- _EXERCISE DETAILS_
Take every line containing "weight" out of the records.

- _RECORDS TO USE_
# # #

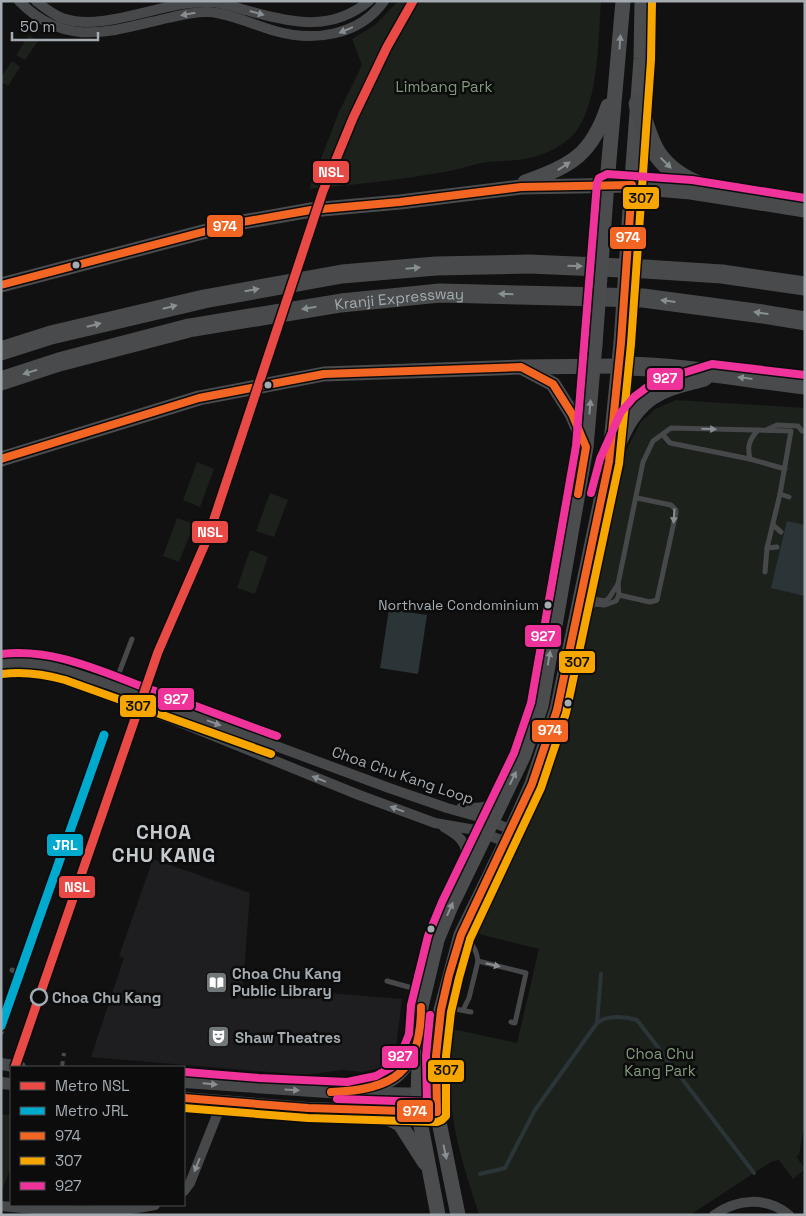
<svg xmlns="http://www.w3.org/2000/svg" width="806" height="1216" font-family="'Space Grotesk',sans-serif">
	<rect width="100%" height="100%" fill="#111112"/>
	<path fill="#1e1e20" d="M153 859 250 893 243 986 402 999 395 1054 391 1060 384 1067 362 1072 343 1070 305 1075 91 1057 124 958 119 956Z"/>
	<g fill="#1c211c">
		<path d="M398 1H601C598 39 599 99 577 130 568 143 552 151 537 156 519 162 499 160 481 163 468 166 456 170 444 172 399 180 354 185 309 189L339 112 362 65 352 39 375 25Z"/>
		<path d="M29 35 38 41 25 60 16 55Z"/>
		<path d="M12 61 20 67 8 86 1 82V77Z"/>
		<path d="M676 400 805 408V1121L799 1155 796 1156 805 1169 793 1179 779 1160 771 1162 690 1215H479C469 1183 458 1151 453 1118 449 1088 452 1058 453 1029L517 1043 539 949 475 933 538 794 572 706 625 453 640 423 655 409Z"/>
		<path d="M197 462 214 469 200 507 183 500Z"/>
		<path d="M270 493 288 500 274 537 256 531Z"/>
		<path d="M177 518 194 524 179 562 163 556Z"/>
		<path d="M250 550 268 557 255 594 237 588Z"/>
		<path d="M1 1114 11 1115V1168L1 1192Z"/>
	</g>
	<g fill="#2b3537">
		<path d="M787 521 805 525V596L771 588Z"/>
		<path d="M389 609 427 615 418 674 380 668Z"/>
	</g>
	<g fill="none" stroke-linecap="round" stroke-linejoin="round">
		<g stroke="#2b3537" stroke-width="4">
			<path d="M597 1023 601 974"/>
			<path d="M480 1174 505 1168 535 1110 597 1023C607 1015 624 1016 637 1020L754 1173"/>
		</g>
		<g stroke="#46484a" stroke-width="5">
			<path d="M768 429 777 425 798 426 802 431"/>
			<path d="M663 435 670 443 750 459 785 469"/>
			<path d="M750 459C747 446 749 440 758 430"/>
			<path d="M780 494 789 497"/>
			<path d="M773 525 781 532"/>
			<path d="M767 548 777 547"/>
			<path d="M619 595 650 602 657 600 676 513V510L671 505 637 498"/>
			<path d="M582 597 605 601 609 598 618 584"/>
			<path d="M581 603 605 605 616 601 619 595 618 584 643 462 653 441 671 428 791 431 780 494 767 548 765 572"/>
			<path d="M114 686 132 639"/>
			<path d="M463 937C473 944 476 949 478 961L526 973 515 1023 511 1022"/>
			<path d="M387 981 423 991"/>
			<path d="M442 1010 455 1009 471 1012"/>
			<path d="M463 1010 469 998 478 961"/>
			<path d="M1 1033 19 983C19 976 18 973 12 970"/>
		</g>
		<g stroke="#46484a" stroke-width="10">
			<path d="M19 1C66 49 111 31 168 18 181 15 195 11 209 12 229 13 254 25 275 31 314 42 359 36 384 1"/>
			<path d="M36 1C45 8 52 14 62 18 104 33 164 0 209 2 222 2 237 8 249 11 292 23 332 32 369 1"/>
			<path d="M1 664 14 661 45 664 114 686 389 788 447 808 479 817 512 830"/>
			<path d="M1 674 13 671 38 672 82 686 177 721 359 795 435 823 475 830 506 842"/>
			<path d="M461 808C478 808 486 809 501 799"/>
			<path d="M444 827C464 838 468 845 466 867"/>
			<path d="M184 1191 190 1183 217 1115 222 1108 232 1102"/>
			<path d="M1 1206C52 1211 106 1215 155 1205"/>
			<path d="M714 1215C737 1199 766 1196 789 1215"/>
		</g>
		<g stroke="#46484a" stroke-width="12">
			<path d="M1 1064 20 1067"/>
			<path d="M184 1082 327 1092 436 1094"/>
			<path d="M1 1083 11 1084"/>
			<path d="M184 1098 308 1108 437 1112"/>
		</g>
		<g stroke="#4a4c4e" stroke-width="15">
			<path d="M525 182C572 166 592 154 608 106"/>
			<path d="M631 193 641 59 642 1"/>
			<path d="M606 194 623 1"/>
			<path d="M1 285 237 223 311 210 400 202 521 187 632 185"/>
			<path d="M523 368 553 384 572 414 586 446"/>
			<path d="M1 459 199 398 324 374 521 367 619 366"/>
			<path d="M348 1092C386 1083 400 1084 416 1044"/>
			<path d="M372 1110 400 1124 425 1163"/>
			<path d="M438 1215 420 1121 418 1094 421 1007 437 940 451 906 523 757 541 706 586 447 595 344"/>
			<path d="M458 1215 437 1112 436 1056 441 1010 461 935 506 842 532 784 557 710 609 462 621 343"/>
		</g>
		<g stroke="#484a4b" stroke-width="19">
			<path d="M638 104C643 119 649 143 658 155 668 169 685 180 701 186"/>
			<path d="M632 185 691 190 805 208"/>
			<path d="M1 351 51 335 204 299 342 274 436 266 529 264 645 269 722 274 805 286"/>
			<path d="M619 366C680 366 744 378 805 385"/>
			<path id="s1" d="M1 381 59 362 189 328 341 303 440 293 643 298 763 314 805 321"/>
			<path d="M609 462C620 435 631 404 660 391 673 384 690 381 704 377"/>
		</g>
		<path stroke="#47494a" stroke-width="4" stroke-dasharray="6 5" stroke-linecap="butt" d="M62 1067 64 1053"/>
		<g stroke="#4a4c4e" stroke-width="15">
			<path d="M621 343 631 195"/>
			<path d="M595 344 606 196"/>
		</g>
		<defs>
			<g id="bus-1">
				<path d="M1 285 237 223 311 210 400 202 521 187 632 185 621 343 609 462 557 710 532 784 461 935 449 975 441 1010 436 1056 437 1112 308 1108 184 1098"/>
				<path d="M1 459 199 398 324 374 521 367 553 384 572 414 586 447 578 494"/>
				<path d="M331 1092C394 1090 421 1072 421 1007"/>
			</g>
			<g id="bus-2">
				<path d="M2 674C24 671 44 674 65 680L271 754"/>
				<path d="M184 1108 308 1118 437 1122 442 1120 446 1116V1056L451 1012 459 978 470 939 541 788 566 713 619 464 631 344 651 60 652 1"/>
			</g>
			<g id="bus-3">
				<path d="M591 493 600 459 621 412 634 397 654 382 712 364 805 375"/>
				<path d="M1 654C51 648 96 669 141 686 186 702 232 720 277 736"/>
				<path d="M185 1072 259 1078 347 1082 376 1076 392 1067 400 1057 409 1034 411 1005 428 936 442 902 514 753 531 703 576 446 597 183 599 178 607 174 692 180 805 198"/>
				<path d="M337 1099 427 1102 426 1056 430 1015"/>
			</g>
		</defs>
		<use href="#bus-1" stroke="#0c0c0d" stroke-width="11"/>
		<use href="#bus-2" stroke="#0c0c0d" stroke-width="11"/>
		<use href="#bus-3" stroke="#0c0c0d" stroke-width="11"/>
		<use href="#bus-1" stroke="#f26522" stroke-width="8"/>
		<use href="#bus-2" stroke="#f7a600" stroke-width="8"/>
		<use href="#bus-3" stroke="#ef339a" stroke-width="8"/>
		<defs>
			<path id="metro-1" d="M15 1067 158 652 208 537 323 191 353 118 387 47 413 1"/>
			<path id="metro-2" d="M1 1026 104 735"/>
		</defs>
		<use href="#metro-1" stroke="#0c0c0d" stroke-width="12"/>
		<use href="#metro-2" stroke="#0c0c0d" stroke-width="12"/>
		<use href="#metro-1" stroke="#ea4a46" stroke-width="9"/>
		<use href="#metro-2" stroke="#00a9ce" stroke-width="9"/>
	</g>
	<defs><path id="oneway-solid" d="M-6-.8H1V-3.2L6.5 0L1 3.2V.8H-6Z" transform="scale(1.25)"/></defs>
	<g fill="#888e92">
		<use href="#oneway-solid" transform="translate(257 13) rotate(16)"/>
		<use href="#oneway-solid" transform="translate(188 14) rotate(170)"/>
		<use href="#oneway-solid" transform="translate(346 30) rotate(157)"/>
		<use href="#oneway-solid" transform="translate(709 429) rotate(1)"/>
		<use href="#oneway-solid" transform="translate(674 516) rotate(94)"/>
		<use href="#oneway-solid" transform="translate(214 723) rotate(20)"/>
		<use href="#oneway-solid" transform="translate(319 779) rotate(-158)"/>
		<use href="#oneway-solid" transform="translate(397 809) rotate(-160)"/>
		<use href="#oneway-solid" transform="translate(493 965) rotate(13)"/>
		<use href="#oneway-solid" transform="translate(210 1084) rotate(5)"/>
		<use href="#oneway-solid" transform="translate(292 1090) rotate(3)"/>
		<use href="#oneway-solid" transform="translate(197 1165) rotate(112)"/>
	</g>
	<g fill="#898f93">
		<use href="#oneway-solid" transform="translate(620 42) rotate(-86)"/>
		<use href="#oneway-solid" transform="translate(564 166) rotate(-33)"/>
		<use href="#oneway-solid" transform="translate(590 407) rotate(-85)"/>
		<use href="#oneway-solid" transform="translate(549 658) rotate(-80)"/>
		<use href="#oneway-solid" transform="translate(513 778) rotate(-64)"/>
		<use href="#oneway-solid" transform="translate(450 909) rotate(-66)"/>
		<use href="#oneway-solid" transform="translate(445 1152) rotate(78)"/>
	</g>
	<g fill="#888f92">
		<use href="#oneway-solid" transform="translate(666 163) rotate(44)"/>
		<use href="#oneway-solid" transform="translate(575 266) rotate(2)"/>
		<use href="#oneway-solid" transform="translate(413 268) rotate(-5)"/>
		<use href="#oneway-solid" transform="translate(252 290) rotate(-10)"/>
		<use href="#oneway-solid" transform="translate(506 294) rotate(-179)"/>
		<use href="#oneway-solid" transform="translate(668 301) rotate(-173)"/>
		<use href="#oneway-solid" transform="translate(170 307) rotate(-14)"/>
		<use href="#oneway-solid" transform="translate(309 308) rotate(171)"/>
		<use href="#oneway-solid" transform="translate(761 313) rotate(-172)"/>
		<use href="#oneway-solid" transform="translate(94 325) rotate(-14)"/>
		<use href="#oneway-solid" transform="translate(30 372) rotate(162)"/>
		<use href="#oneway-solid" transform="translate(745 378) rotate(-173)"/>
	</g>
	<defs>
		<symbol id="library-square" viewBox="-11 -11 22 22"><rect x="-9" y="-9" width="18" height="18" rx="4" fill="#717679" stroke="#0c0c0d"/><path d="M-6-4Q-3-5.5-.7-3.5V5Q-3 3-6 4ZM6-4Q3-5.5 .7-3.5V5Q3 3 6 4Z" fill="#fff"/></symbol>
		<symbol id="theatre-square" viewBox="-11 -11 22 22"><rect x="-9" y="-9" width="18" height="18" rx="4" fill="#717679" stroke="#0c0c0d"/><path d="M-5-5.5Q0-4 5-5.5V0Q5 5 0 6Q-5 5-5 0ZM-3.3-2.5H-1v1.5H-3.3ZM1-2.5H3.3v1.5H1ZM-2.8 1Q0 5.5 2.8 1Z" fill="#fff"/></symbol>
	</defs>
	<g fill-rule="evenodd">
		<use href="#library-square" x="204" y="970" width="25" height="25"/>
		<use href="#theatre-square" x="206" y="1024" width="25" height="25"/>
	</g>
	<g fill="#a4acb1" stroke="#0c0c0d" stroke-width="2">
		<circle cx="76" cy="265" r="4.5"/>
		<circle cx="268" cy="385" r="4.5"/>
		<circle cx="548" cy="605" r="4.5"/>
		<circle cx="568" cy="703" r="4.5"/>
		<circle cx="431" cy="929" r="4.5"/>
	</g>
	<circle fill="#0c0c0d" stroke="#a4acb1" stroke-width="2.5" cx="39" cy="997" r="8"/>
	<g text-anchor="middle" dominant-baseline="central" stroke-width="5" stroke-linejoin="round" paint-order="stroke">
		<g font-size="14" fill="#a4acb1" stroke="#0c0c0d" text-anchor="end">
			<text x="539" y="605">Northvale Condominium</text>
		</g>
		<g font-size="15" fill="#849a7c" stroke="#0c0c0d">
			<text x="444" y="86">Limbang Park</text>
			<text x="660" y="1053">Choa Chu<tspan x="660" dy="17">Kang Park</tspan></text>
		</g>
		<g font-size="15" fill="#a4acb1" stroke="#0c0c0d">
			<text stroke="none"><textPath href="#s1" startOffset="408">Kranji Expressway</textPath></text>
			<text transform="translate(403 775) rotate(19)">Choa Chu Kang Loop</text>
		</g>
		<g font-size="15" font-weight="bold" fill="#a4acb1" stroke="#0c0c0d" text-anchor="start">
			<text x="232" y="973">Choa Chu Kang<tspan x="232" dy="17">Public Library</tspan></text>
			<text x="235" y="1037">Shaw Theatres</text>
		</g>
		<g font-size="15" font-weight="bold" fill="#a4acb1" stroke="#0c0c0d" text-anchor="start">
			<text x="52" y="997">Choa Chu Kang</text>
		</g>
		<g font-size="20" font-weight="bold" letter-spacing="1" fill="#c4cace" stroke="#0c0c0d">
			<text x="164" y="832">CHOA<tspan x="164" dy="23">CHU KANG</tspan></text>
		</g>
	</g>
	<g stroke="#0c0c0d" stroke-width="2">
		<rect x="312" y="160" width="38" height="24" rx="5" fill="#ea4a46"/>
		<rect x="622" y="186" width="38" height="24" rx="5" fill="#f7a600"/>
		<rect x="206" y="214" width="38" height="24" rx="5" fill="#f26522"/>
		<rect x="609" y="226" width="38" height="24" rx="5" fill="#f26522"/>
		<rect x="646" y="367" width="38" height="24" rx="5" fill="#ef339a"/>
		<rect x="191" y="520" width="38" height="24" rx="5" fill="#ea4a46"/>
		<rect x="524" y="624" width="38" height="24" rx="5" fill="#ef339a"/>
		<rect x="558" y="650" width="38" height="24" rx="5" fill="#f7a600"/>
		<rect x="157" y="687" width="38" height="24" rx="5" fill="#ef339a"/>
		<rect x="119" y="694" width="38" height="24" rx="5" fill="#f7a600"/>
		<rect x="531" y="719" width="38" height="24" rx="5" fill="#f26522"/>
		<rect x="46" y="833" width="38" height="24" rx="5" fill="#00a9ce"/>
		<rect x="58" y="875" width="38" height="24" rx="5" fill="#ea4a46"/>
		<rect x="381" y="1045" width="38" height="24" rx="5" fill="#ef339a"/>
		<rect x="427" y="1059" width="38" height="24" rx="5" fill="#f7a600"/>
		<rect x="396" y="1099" width="38" height="24" rx="5" fill="#f26522"/>
	</g>
	<g font-size="14" text-anchor="middle" font-weight="bold" fill="#fff">
		<text x="331" y="177">NSL</text>
		<text x="225" y="231">974</text>
		<text x="628" y="242">974</text>
		<text x="665" y="383">927</text>
		<text x="210" y="537">NSL</text>
		<text x="543" y="641">927</text>
		<text x="176" y="704">927</text>
		<text x="550" y="735">974</text>
		<text x="65" y="850">JRL</text>
		<text x="77" y="892">NSL</text>
		<text x="400" y="1061">927</text>
		<text x="415" y="1116">974</text>
	</g>
	<g font-size="14" text-anchor="middle" font-weight="bold" fill="#111">
		<text x="641" y="203">307</text>
		<text x="577" y="667">307</text>
		<text x="138" y="711">307</text>
		<text x="446" y="1075">307</text>
	</g>
	<rect width="806" height="1216" fill="none" stroke="#a4acb1" stroke-width="5"/>
	<rect x="10" y="1066" width="175" height="140" fill="#0c0c0d" stroke="#494c4f"/>
	<rect x="20" y="1082" width="25" height="8" fill="#ea4a46" stroke="#494c4f"/>
	<text x="55" y="1091" font-size="15" fill="#a4acb1">Metro NSL</text>
	<rect x="20" y="1107" width="25" height="8" fill="#00a9ce" stroke="#494c4f"/>
	<text x="55" y="1116" font-size="15" fill="#a4acb1">Metro JRL</text>
	<rect x="20" y="1132" width="25" height="8" fill="#f26522" stroke="#494c4f"/>
	<text x="55" y="1141" font-size="15" fill="#a4acb1">974</text>
	<rect x="20" y="1157" width="25" height="8" fill="#f7a600" stroke="#494c4f"/>
	<text x="55" y="1166" font-size="15" fill="#a4acb1">307</text>
	<rect x="20" y="1182" width="25" height="8" fill="#ef339a" stroke="#494c4f"/>
	<text x="55" y="1191" font-size="15" fill="#a4acb1">927</text>
	<path d="M12 32v8h86v-8" fill="none" stroke="#a4acb1" stroke-width="2.5"/>
	<text x="20" y="32" font-size="15" fill="#a4acb1" stroke="#0c0c0d" stroke-width="4" paint-order="stroke">50 m</text>
</svg>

# # #

- _TASK RESULT_
		<g font-size="15" font-weight="bold" fill="#a4acb1" stroke="#0c0c0d" text-anchor="start">
		<g font-size="15" font-weight="bold" fill="#a4acb1" stroke="#0c0c0d" text-anchor="start">
		<g font-size="20" font-weight="bold" letter-spacing="1" fill="#c4cace" stroke="#0c0c0d">
	<g font-size="14" text-anchor="middle" font-weight="bold" fill="#fff">
	<g font-size="14" text-anchor="middle" font-weight="bold" fill="#111">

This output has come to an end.